Clinical initiatives gained traction during the quarter and completed further rollout of the Innovaccer analytics platform to standardize data and improve care management. Quality measures around hospital admissions and emergency visits saw improvement compared to FY2024, with management crediting new care management programs and better provider collaboration. The company also worked with payors to renegotiate contracts, especially in areas like Medicare Part D exposure and supplemental benefits, and reduced exposure to high claims risk by exiting underperforming groups.

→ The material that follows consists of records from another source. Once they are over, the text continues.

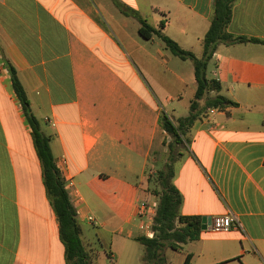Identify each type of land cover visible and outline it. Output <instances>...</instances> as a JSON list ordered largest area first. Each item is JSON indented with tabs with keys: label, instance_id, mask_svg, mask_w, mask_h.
I'll return each mask as SVG.
<instances>
[{
	"label": "crops",
	"instance_id": "obj_1",
	"mask_svg": "<svg viewBox=\"0 0 264 264\" xmlns=\"http://www.w3.org/2000/svg\"><path fill=\"white\" fill-rule=\"evenodd\" d=\"M213 4L0 0V264H67L11 65L50 137L80 222L113 212L120 230L137 229L127 233L138 241L145 231L137 203L159 201L149 176L175 154L181 212L233 213L239 221L230 231L208 225L199 239L183 243V264H264V43L218 45L208 77L222 89L200 100V116L175 143L161 116L190 114L194 62L174 55L157 34L143 37L132 13L156 28L164 22L163 33L201 57ZM228 31L264 40V0H235ZM217 94L238 104L211 112L206 101ZM84 244L94 257L93 244Z\"/></svg>",
	"mask_w": 264,
	"mask_h": 264
},
{
	"label": "trees",
	"instance_id": "obj_2",
	"mask_svg": "<svg viewBox=\"0 0 264 264\" xmlns=\"http://www.w3.org/2000/svg\"><path fill=\"white\" fill-rule=\"evenodd\" d=\"M234 2L235 0H214L213 16L210 27L204 36V51L201 57L191 50L182 48L177 41L163 33L164 22H161L159 28H156L138 12L132 11L141 22L139 31L143 37L149 39L157 34L163 40L165 47L174 55L182 59H192L194 62L197 90L195 98L191 102L190 114L175 120L166 112H163L161 116L163 126L173 136L175 143L183 142L186 139L188 128L200 116V100L206 97L211 90L221 91L222 89L218 79L209 78L207 75L208 65L218 45L220 43L231 44L250 41L264 43V40L260 38L235 35L228 31L233 16ZM10 72L13 89L31 128L37 154L42 163L43 178L48 196L59 220L60 236L65 245L67 264H96L92 253L84 244V231L78 218V210L66 187V179L57 166L50 137L43 131L39 119L33 113L27 92L18 77L16 68L12 65ZM237 104L236 101L222 94L208 97L206 101L207 107L220 109ZM176 157L177 155L171 154L170 162L166 164V167L149 176L150 190L159 199L153 218L154 235L152 237L147 235L136 237V240L146 247L147 264H164L166 259L163 249L166 245L173 249H180L183 243L199 239L203 232V217L201 215H188L181 212L183 195L173 183L175 175L173 162ZM108 255L111 257V252H108ZM190 257L191 254H188L186 263H189Z\"/></svg>",
	"mask_w": 264,
	"mask_h": 264
},
{
	"label": "rangeland",
	"instance_id": "obj_3",
	"mask_svg": "<svg viewBox=\"0 0 264 264\" xmlns=\"http://www.w3.org/2000/svg\"><path fill=\"white\" fill-rule=\"evenodd\" d=\"M213 66L211 63L208 65L207 73L209 77H213ZM9 88H12L10 84ZM93 215V223L81 222V225L83 227L85 241L91 242L95 247L96 253L94 259L96 263L147 264L145 245L128 236V228H133L137 231L134 226L127 225L125 230H120L117 214L113 212L105 215L100 213L98 216L93 213ZM140 221L139 219L138 222ZM111 250L118 254V257L116 259L114 258V260L108 255V252ZM187 251V247L173 249L166 245L163 249V254L166 259L164 264H183V259Z\"/></svg>",
	"mask_w": 264,
	"mask_h": 264
},
{
	"label": "built area",
	"instance_id": "obj_4",
	"mask_svg": "<svg viewBox=\"0 0 264 264\" xmlns=\"http://www.w3.org/2000/svg\"><path fill=\"white\" fill-rule=\"evenodd\" d=\"M216 108H211V112H214ZM158 206L157 200L140 199L137 203V216L140 218V228L145 231V235L152 237L154 235L153 230V218ZM89 220H93L92 215L88 216ZM147 219V220H145ZM239 221L235 214L228 213L221 216H216L212 219L211 228L215 231H230L232 227L238 225Z\"/></svg>",
	"mask_w": 264,
	"mask_h": 264
},
{
	"label": "water",
	"instance_id": "obj_5",
	"mask_svg": "<svg viewBox=\"0 0 264 264\" xmlns=\"http://www.w3.org/2000/svg\"><path fill=\"white\" fill-rule=\"evenodd\" d=\"M212 216H203L202 218V229L206 230L208 228V225L211 227L212 224Z\"/></svg>",
	"mask_w": 264,
	"mask_h": 264
}]
</instances>
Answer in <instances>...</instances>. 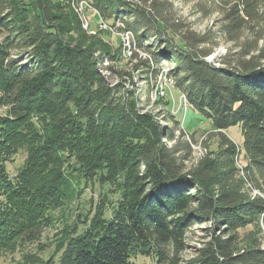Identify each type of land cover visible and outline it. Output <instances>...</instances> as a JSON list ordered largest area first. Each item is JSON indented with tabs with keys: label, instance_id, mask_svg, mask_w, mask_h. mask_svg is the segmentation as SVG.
<instances>
[{
	"label": "trees",
	"instance_id": "1",
	"mask_svg": "<svg viewBox=\"0 0 264 264\" xmlns=\"http://www.w3.org/2000/svg\"><path fill=\"white\" fill-rule=\"evenodd\" d=\"M78 1L0 0V258L264 264V0H192L199 15L219 19L218 31L203 34L173 17L168 0H87L133 34L129 60L143 63L145 81L168 64L191 112L211 124L217 149L206 145L196 160L195 137L170 111L166 128L139 110L129 73L113 86L101 75L114 72L123 48L85 29ZM221 44L226 54L209 62ZM232 127L242 147L224 134ZM20 153L11 177L7 164ZM83 184L109 187L116 207L105 195L92 217L79 213L59 232L52 253L26 250Z\"/></svg>",
	"mask_w": 264,
	"mask_h": 264
},
{
	"label": "rangeland",
	"instance_id": "2",
	"mask_svg": "<svg viewBox=\"0 0 264 264\" xmlns=\"http://www.w3.org/2000/svg\"><path fill=\"white\" fill-rule=\"evenodd\" d=\"M168 1L170 3H173L174 5V10L173 12H171V15L176 19H181V21H183V23L187 25L191 31H194L199 34H203L209 30H211L212 32L218 31V16L213 15L209 18H204L203 16L199 15L197 11L193 8L192 0ZM88 15L91 16L90 13ZM115 24L120 25L122 24V22L118 20L115 22ZM119 28L122 27H117L115 30V34H110V36L107 37L106 40L116 49L122 47L124 57H126H123V59L116 63L113 73L109 71H100L101 69L99 68L101 75L106 78L109 85L113 86L116 83L120 82V75L124 73H129L133 77L132 80L135 85V95L137 96L139 110L143 113H147L155 117V119L158 120L159 123L166 128L171 127L169 126L170 124L165 121V117H168V111H170V113L174 115L177 121L180 123L181 129H183L185 133L189 134H186L187 139H189V137H195V140L197 142V144L193 146L195 160L200 158L204 154V149L206 145L211 150H216L218 145V139L209 138L210 135L214 133L211 124L191 112V108L189 105L186 108L183 99L184 94L179 93L175 89V86L169 89L167 95L164 98H156L154 88L157 82L159 81V78L156 81L152 82L145 81V70H143L142 66L143 63L140 61L129 60L131 56H129V51L127 50V48L125 50V47L123 46L121 37L119 36L121 35L122 31H119ZM98 32L99 31L97 30L90 31L91 34H97ZM118 33L119 35H117ZM2 40L3 37L0 36V43ZM153 42L154 40H151V42L148 41L145 45L148 46ZM133 50L134 45H132V51ZM226 50L227 46H225V44H221L220 48H218V50L209 57H214V59L210 61L208 58V60L210 62L215 61L216 58L225 55L227 52ZM139 53L141 55L140 57H142L143 59H147V56H149V54L143 51L142 49L139 50ZM135 66L137 67L134 70ZM170 67L171 66H169L168 64L161 63L155 66L154 68L157 69L160 73H166L169 72ZM126 85L128 88H131L130 84L126 83ZM180 99H182V101H180ZM168 101L172 103V105L170 104V106H167L166 103ZM224 134L230 139H232L237 145L242 147L243 138L239 127H232L229 130L224 131ZM178 135L179 133H176V137H178ZM163 142L166 143L168 146H171V143H169L168 141L163 140ZM23 161L24 155L20 153L19 155H17V157L12 163L7 164V169L11 177L15 176L17 169L22 165ZM245 164L246 162L242 155L240 158L239 166L244 167ZM81 187V189H83V194L81 195V197L78 200L73 201L70 205H68V207H66L62 211L55 213V223L53 224V226L51 228H47L43 232L40 240L34 244L27 246L26 250L33 252L43 251L45 253H52L55 248L59 232L67 224H73L79 213H82L84 215L87 213H91L90 217H92L95 213L96 207L101 204L100 201L105 197V195H107V199L113 203V206L116 207L119 196L118 194H108V189H110L109 187L104 188V190L97 184H88L87 187L83 184ZM259 194L260 193L258 192L253 193V195ZM112 210L113 209L107 210V216H110ZM197 233V235H199L198 237H201L200 232L197 231ZM191 245L194 246L196 244L192 243ZM190 254L191 251L187 252V255ZM19 256L20 253L2 257L0 258V263L11 264L10 260L19 259ZM131 262H133L134 264H154L153 259L146 258L143 256H138L132 259Z\"/></svg>",
	"mask_w": 264,
	"mask_h": 264
},
{
	"label": "bare ground",
	"instance_id": "3",
	"mask_svg": "<svg viewBox=\"0 0 264 264\" xmlns=\"http://www.w3.org/2000/svg\"><path fill=\"white\" fill-rule=\"evenodd\" d=\"M81 4H82V1H78L76 3V5H74V6H75V9H76L77 13L80 15L81 19L83 20L85 29H89V27L87 25V22H86V14H85V11H81ZM122 26H123V24H120V25L117 24L116 26L115 25L113 26V25H111V24H109L107 22V24H106V32H110V34H115L116 28L117 27H122ZM117 35H119V33ZM119 36L121 37L123 46L125 47V50L127 48V50L129 51V56H131L132 55V45L135 46L133 34L130 33V32L122 31L121 35H119ZM106 65H109V63H107ZM167 73L168 72H166V73H162V72L159 73V76H158L159 81L157 82V84H156V86L154 88L155 96L158 99L159 98H164L167 95V93H168V91H166L165 88H164L166 86V76H167ZM168 85H174L175 86V80L173 78L169 77V73H168ZM174 86H169V89L171 87H174ZM183 99L185 100V105H186V108H187L189 104L187 102V98H186L185 95H183Z\"/></svg>",
	"mask_w": 264,
	"mask_h": 264
},
{
	"label": "built area",
	"instance_id": "4",
	"mask_svg": "<svg viewBox=\"0 0 264 264\" xmlns=\"http://www.w3.org/2000/svg\"><path fill=\"white\" fill-rule=\"evenodd\" d=\"M81 11H85L86 22L89 27V31L98 30L99 32H106L107 21H105L102 17H100L98 11L94 10L91 4L87 0H82ZM89 13L91 16L88 15ZM169 86H174V85H168V73H167L166 86L164 87L166 91H169ZM180 101H182V99H180Z\"/></svg>",
	"mask_w": 264,
	"mask_h": 264
},
{
	"label": "water",
	"instance_id": "5",
	"mask_svg": "<svg viewBox=\"0 0 264 264\" xmlns=\"http://www.w3.org/2000/svg\"><path fill=\"white\" fill-rule=\"evenodd\" d=\"M213 59H214V57L209 58L210 61L213 60ZM210 61H209V62H210Z\"/></svg>",
	"mask_w": 264,
	"mask_h": 264
}]
</instances>
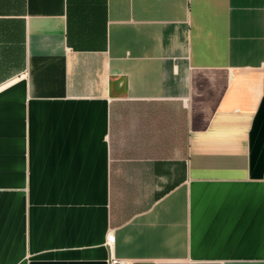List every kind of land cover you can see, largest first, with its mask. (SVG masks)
Returning <instances> with one entry per match:
<instances>
[{"label":"crops","instance_id":"0c3cea01","mask_svg":"<svg viewBox=\"0 0 264 264\" xmlns=\"http://www.w3.org/2000/svg\"><path fill=\"white\" fill-rule=\"evenodd\" d=\"M111 257L264 264V0H0V264Z\"/></svg>","mask_w":264,"mask_h":264},{"label":"built area","instance_id":"2783aa9c","mask_svg":"<svg viewBox=\"0 0 264 264\" xmlns=\"http://www.w3.org/2000/svg\"><path fill=\"white\" fill-rule=\"evenodd\" d=\"M114 241L113 233H109L106 237V244L110 245ZM109 264H127L124 260L118 259L116 257H111Z\"/></svg>","mask_w":264,"mask_h":264}]
</instances>
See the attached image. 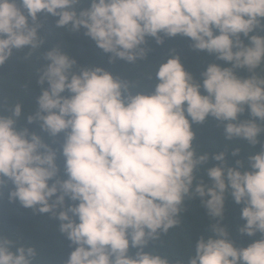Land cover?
<instances>
[{
	"label": "clouds",
	"instance_id": "obj_1",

Looking Ahead: Guidance and Watch Items

Looking forward, management reiterated full-year guidance, expecting at-risk membership to remain within 109,000 to 119,000 and total revenues to fall between $1.35 billion and $1.5 billion. Medical margin (non-GAAP) is forecast between $124 million and $154 million, while adjusted EBITDA (non-GAAP) is projected to show a loss in the range of $(69) million to $(39) million. Management highlighted the identification of an additional $120 million to $170 million in EBITDA improvement opportunities for 2026, with the bulk of improvement expected from operational enhancements scheduled for later in 2025. While core operations are delivering stable cost trends and margin per member is on the rise (non-GAAP), profitability will depend on resolution of the underperforming market and continued discipline in membership selection and care management.

Investors should monitor several critical areas. The company's liquidity remains a watch point, with $39.3 million in cash and restricted cash as of June 30, 2025, and sustained operating cash outflows. NASDAQ:PIII does not currently pay a dividend.

Revenue and net income presented using U.S. generally accepted accounting principles (GAAP) unless otherwise noted.